Erin Jordan is a 6th year PhD candidate in the Department of Anthropology at the University’s Graduate School of Arts and Sciences. Her dissertation research focuses on working with women in rural Tanzania to understand how they aspire for and create meaningful changes for the next generation.
Erin's internship was with Encyclopedia Virginia under the mentorship of Peter Hedlund. She previously completed the Career Design and Communicating Research PhD+ modules.
Q. What are your post-PhD career aspirations?
I don't know what my career title might be, but I really enjoy getting to talk to people about what they are passionate about and then to communicate those passions to a wider audience. A job that involves collaborative projects, oral history, and multimedia storytelling would be perfect.
Q. Please summarize your PhD Plus internship.
I applied for the PhD Plus internship because I wanted more space for collaboration, creativity, and community. I'm very interested in public humanities and working at Encyclopedia Virginia gave me the opportunity to work on a supportive team of people whose jobs are self-sufficient but interwoven. I helped begin a feminist audit of the encyclopedia's past entries and created visual art and "audiograms" for their social media page. This also led to new ideas for my teaching, and to community connections that I hope to continue fostering.
Q. What professional skills did you develop during your internship?

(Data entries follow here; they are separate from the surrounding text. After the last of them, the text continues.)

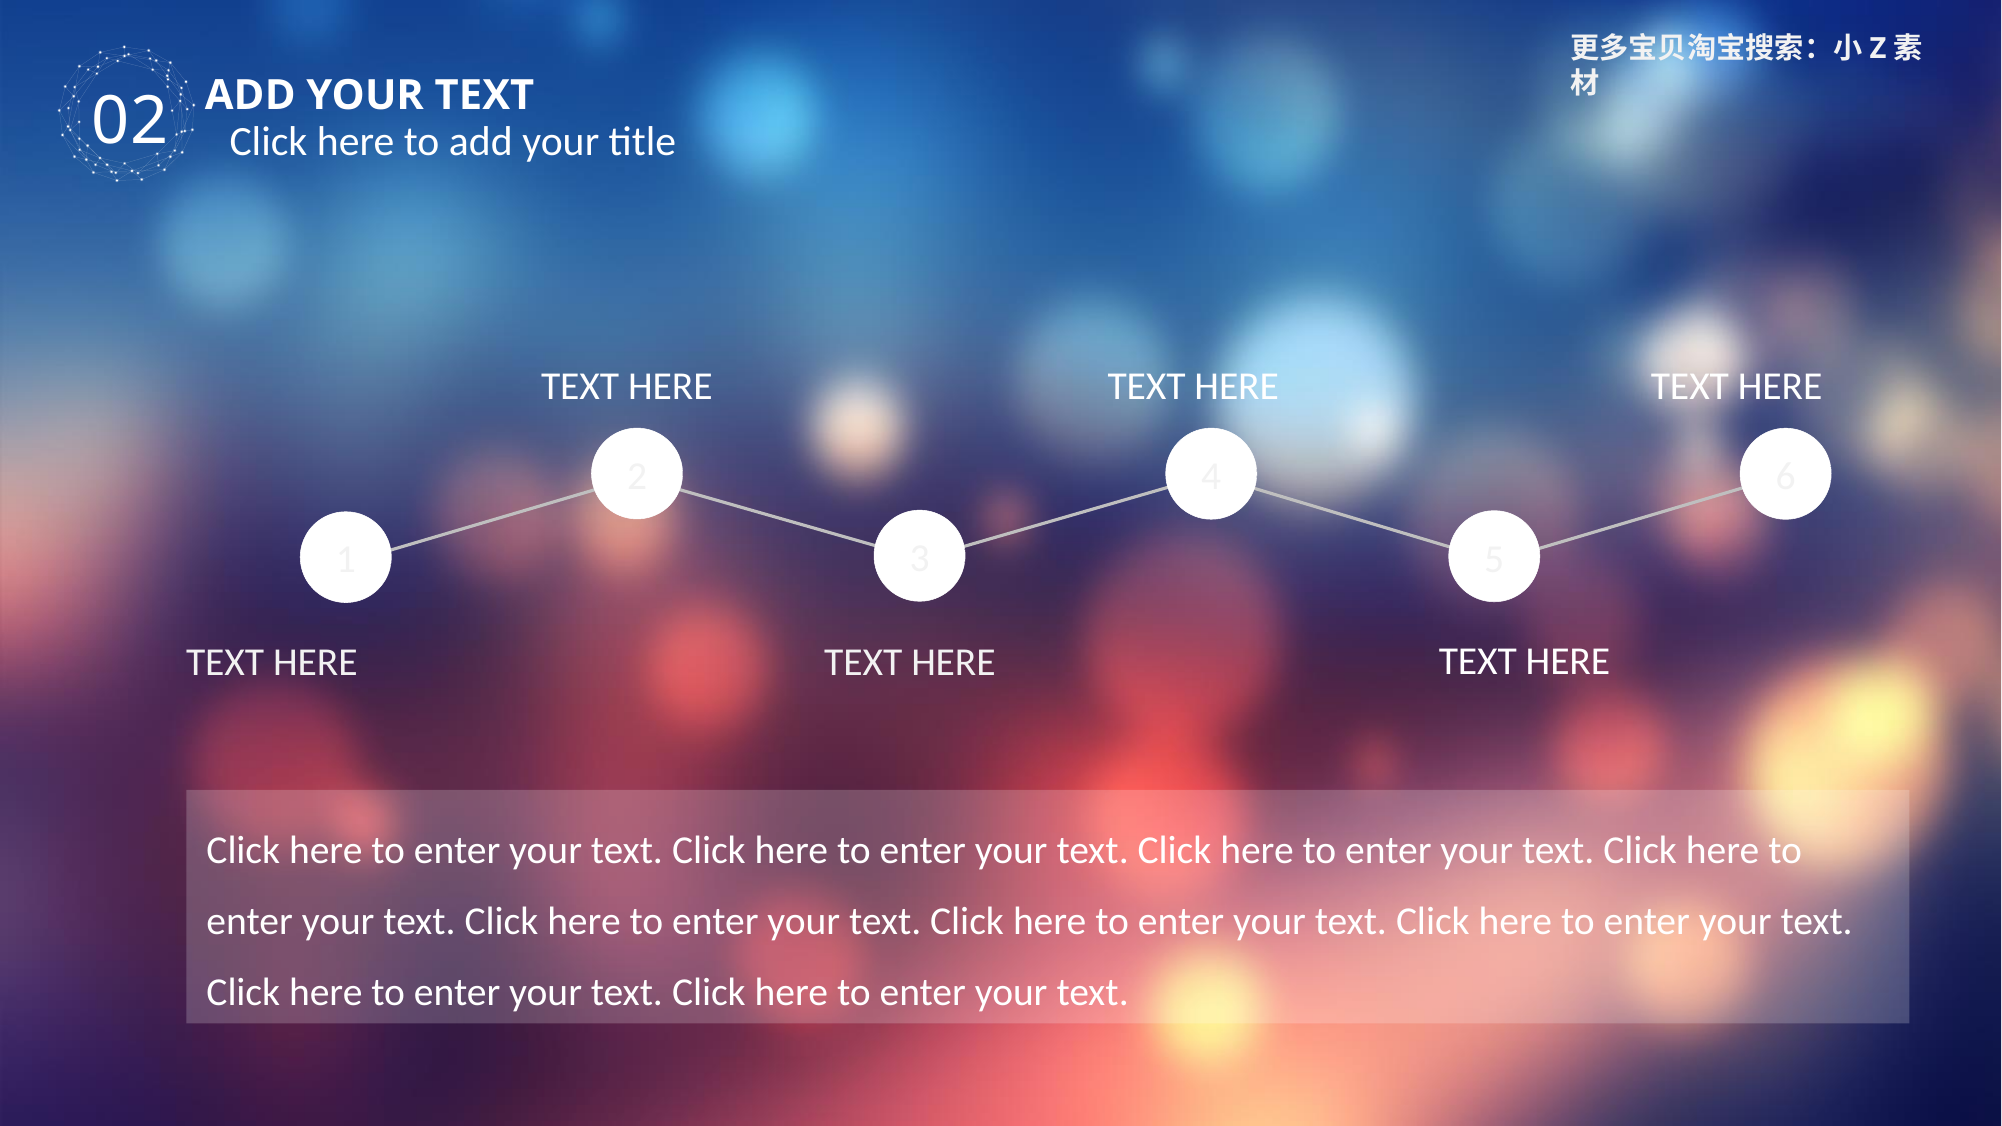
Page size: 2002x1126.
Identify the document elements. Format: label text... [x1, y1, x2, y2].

text_box TEXT HERE [804, 611, 1371, 694]
text_box TEXT HERE [1087, 326, 1441, 418]
picture [0, 0, 2002, 1126]
text_box TEXT HERE [1418, 601, 1986, 693]
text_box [299, 427, 1832, 603]
text_box TEXT HERE [521, 326, 874, 418]
text_box TEXT HERE [1630, 326, 1984, 418]
text_box Click here to add your title [214, 106, 692, 172]
slide_number [1413, 1042, 1864, 1103]
text_box Click here to enter your text. Click here to enter your text. Click here to enter your text. Click here to enter your text. Click here to enter your text. Click here to enter your text. Click here to enter your text. Click here to enter your text. Click here to enter your text. [186, 789, 1910, 1024]
text_box ADD YOUR TEXT [199, 59, 550, 125]
text_box 更多宝贝淘宝搜索：小Z素材 [1550, 19, 1971, 110]
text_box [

Two key skills I learned were collaboration and trust. The team at EV is organized such that their projects are separate but interdependent. People rarely must wait or pressure each other to get things done so that others can do their jobs. Yet their tasks are interwoven so they are constantly thinking about the same ideas and questions. Similarly, no one seems overburdened with needles, stressful, or urgent tasks, which gives group members the opportunity to creatively engage with material, join interdepartmental working groups, and still have time, energy, and creativity to pursue their own projects at home. This is not a skill I have learned, and I appreciated getting to see how such a structure could work.
I was also able to apply and strengthen critical and technical skills by analyzing Encyclopedia Virginia's content in a feminist audit and by creating multimedia audiograms. When I expressed interest in engaging with as-yet-unused interviews and oral histories in future Encyclopedia Virginia content, the team encouraged this exploration, which has led to new connections and ideas.
Q. How did the internship support your career development?
This internship helped me to generate a portfolio of audiovisual resources that I could provide with pitches to other creative job opportunities. It also gave me a sense of the possibilities within large nonprofit organizations like Virginia Humanities, and a network of kind, intelligent folks to collaborate with in the future. I will definitely keep my eye out for jobs like this in the future.
Q. What advice would you give peers on utilizing PhD Plus internships for career development?
I would advise you to look for internships you are really interested in - a job you would seriously consider taking. It gives you the opportunity to try on the role and to see the kinds of people you might be working with. I also think you should try to bring who you are to it - what you can uniquely bring to the organization. Finally, setting clear expectations and boundaries with your team really helps - what they need from you but also what you need from them.